“Your vision will become clear only when you can look into your own heart. Who looks outside, dreams; who looks inside, awakes.” Carl Jung
Transforming Trauma: Integrating Philosophy and Practice
Sonja’s current professional development reflects a return to her philosophical roots for these clients curious in exploring the depths of their psyche.
Training in relational psychotherapy provides a container for transformation and ease of suffering. Sonja’s meditation practice began in 2006, engaging in Mahasi Vipassana since 2016 offers further “ethical training of the heart”. This daily grounding in awareness and the brahmaviharas (friendliness, compassion, joy, equanimity) supports her non judgemental and non directive companionship of clients interested in self inquiry.
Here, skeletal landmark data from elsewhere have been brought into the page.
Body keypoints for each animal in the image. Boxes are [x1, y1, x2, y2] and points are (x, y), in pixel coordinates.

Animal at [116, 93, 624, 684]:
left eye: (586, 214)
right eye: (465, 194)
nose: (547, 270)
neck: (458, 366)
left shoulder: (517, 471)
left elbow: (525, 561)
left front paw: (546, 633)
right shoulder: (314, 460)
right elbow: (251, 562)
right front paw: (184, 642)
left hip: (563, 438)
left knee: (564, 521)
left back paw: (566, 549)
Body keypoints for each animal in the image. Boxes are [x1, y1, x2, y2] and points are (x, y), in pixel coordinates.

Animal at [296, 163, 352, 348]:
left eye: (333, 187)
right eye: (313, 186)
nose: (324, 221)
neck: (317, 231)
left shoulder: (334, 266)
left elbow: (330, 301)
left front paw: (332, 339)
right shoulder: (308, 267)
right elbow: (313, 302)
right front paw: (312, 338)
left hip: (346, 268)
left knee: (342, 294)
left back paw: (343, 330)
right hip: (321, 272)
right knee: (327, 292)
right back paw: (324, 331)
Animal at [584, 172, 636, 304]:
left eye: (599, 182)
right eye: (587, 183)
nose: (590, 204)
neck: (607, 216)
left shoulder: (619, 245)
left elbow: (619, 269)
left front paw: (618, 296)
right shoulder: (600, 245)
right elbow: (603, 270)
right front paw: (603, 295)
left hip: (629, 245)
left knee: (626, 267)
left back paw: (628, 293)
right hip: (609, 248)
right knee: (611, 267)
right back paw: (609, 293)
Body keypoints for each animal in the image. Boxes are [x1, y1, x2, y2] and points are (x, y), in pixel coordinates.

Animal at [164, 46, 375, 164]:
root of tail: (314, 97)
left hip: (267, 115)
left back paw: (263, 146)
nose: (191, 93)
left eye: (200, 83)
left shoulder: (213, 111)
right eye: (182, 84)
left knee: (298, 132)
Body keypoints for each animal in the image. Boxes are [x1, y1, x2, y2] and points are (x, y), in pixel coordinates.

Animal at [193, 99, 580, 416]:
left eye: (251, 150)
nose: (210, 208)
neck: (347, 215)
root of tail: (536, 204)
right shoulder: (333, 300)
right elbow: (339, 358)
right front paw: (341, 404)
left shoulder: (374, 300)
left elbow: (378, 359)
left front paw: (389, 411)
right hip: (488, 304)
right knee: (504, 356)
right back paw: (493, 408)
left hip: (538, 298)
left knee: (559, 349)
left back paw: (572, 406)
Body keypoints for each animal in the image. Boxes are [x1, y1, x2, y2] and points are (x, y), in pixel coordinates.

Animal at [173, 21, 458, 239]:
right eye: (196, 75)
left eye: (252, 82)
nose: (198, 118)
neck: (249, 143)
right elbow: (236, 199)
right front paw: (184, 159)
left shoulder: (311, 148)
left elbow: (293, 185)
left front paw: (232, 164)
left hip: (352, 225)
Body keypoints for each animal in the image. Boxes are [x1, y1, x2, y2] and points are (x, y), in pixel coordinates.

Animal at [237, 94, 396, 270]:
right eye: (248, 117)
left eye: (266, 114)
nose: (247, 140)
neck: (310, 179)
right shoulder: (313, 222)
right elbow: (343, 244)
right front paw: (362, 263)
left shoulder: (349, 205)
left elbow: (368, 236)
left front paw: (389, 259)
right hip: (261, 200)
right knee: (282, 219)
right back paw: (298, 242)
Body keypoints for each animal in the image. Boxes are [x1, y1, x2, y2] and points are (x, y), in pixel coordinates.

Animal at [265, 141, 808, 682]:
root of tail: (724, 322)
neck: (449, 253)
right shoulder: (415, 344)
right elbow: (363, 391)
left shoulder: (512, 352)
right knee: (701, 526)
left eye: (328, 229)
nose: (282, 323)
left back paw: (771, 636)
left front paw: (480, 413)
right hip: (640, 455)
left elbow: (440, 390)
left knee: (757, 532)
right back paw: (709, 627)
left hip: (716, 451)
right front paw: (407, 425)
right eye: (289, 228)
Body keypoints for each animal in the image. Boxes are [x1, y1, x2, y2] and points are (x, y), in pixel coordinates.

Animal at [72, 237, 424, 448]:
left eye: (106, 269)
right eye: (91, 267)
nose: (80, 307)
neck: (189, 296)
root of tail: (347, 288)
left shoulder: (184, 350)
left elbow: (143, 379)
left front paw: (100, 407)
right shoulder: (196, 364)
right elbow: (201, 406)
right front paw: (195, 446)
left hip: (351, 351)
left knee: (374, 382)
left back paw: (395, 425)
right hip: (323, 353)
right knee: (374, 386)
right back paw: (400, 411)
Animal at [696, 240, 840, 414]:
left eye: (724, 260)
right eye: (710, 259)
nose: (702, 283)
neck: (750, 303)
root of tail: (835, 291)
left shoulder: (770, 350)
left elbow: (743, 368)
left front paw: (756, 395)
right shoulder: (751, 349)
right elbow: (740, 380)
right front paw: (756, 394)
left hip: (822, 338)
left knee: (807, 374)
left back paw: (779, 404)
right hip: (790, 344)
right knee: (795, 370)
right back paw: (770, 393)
“Imagination, not reason, is the chief faculty of the soul.” Patrick Harpur
She is currently expanding into new territories through two key trainings:
- Supervision Training with CSTD Bath (qualification 2026), an outward turn to support other practitioners.
- The Grof Legacy Training, a three-year global programme preparing professionals to work ethically with holotropic states, from breathwork to psychedelic-assisted therapy. This addresses the deeper questions of mind and healing.

‘The ego is not the true self but a construct that we identify with. It is constantly changing and can be transcended.’ Stanislav Grof
Membership of With Reality In Mind, a forum for analytical idealism (articulated by Bernardo Kastrup), grounds this inquiry in a coherent alternative to scientific materialism—one that discards neither science nor humility. It posits consciousness as fundamental, offering a metaphysical foundation that unites Sonja’s work in trauma, meditation, and holotropic exploration.
With Reality In Mind
This additional synthesis of Sonja’s work is for those who sense that symptom relief alone is not enough. It is intended for individuals who are intellectually curious, emotionally open, and willing to engage in a careful, relational exploration of experience itself. The approach integrates contemporary trauma practice, sustained contemplative discipline, and philosophical inquiry, offering a space that is both psychologically rigorous and ethically grounded. Sessions are not driven by protocols or quick outcomes, but by attentive presence, depth, and respect for the intelligence of the client’s own process.
For those seeking therapy as a form of serious inner work—rather than a service to be consumed—this practice offers a quiet, uncompromising commitment to depth, integrity, and transformation over time. The aim is to skilfully companion emergence.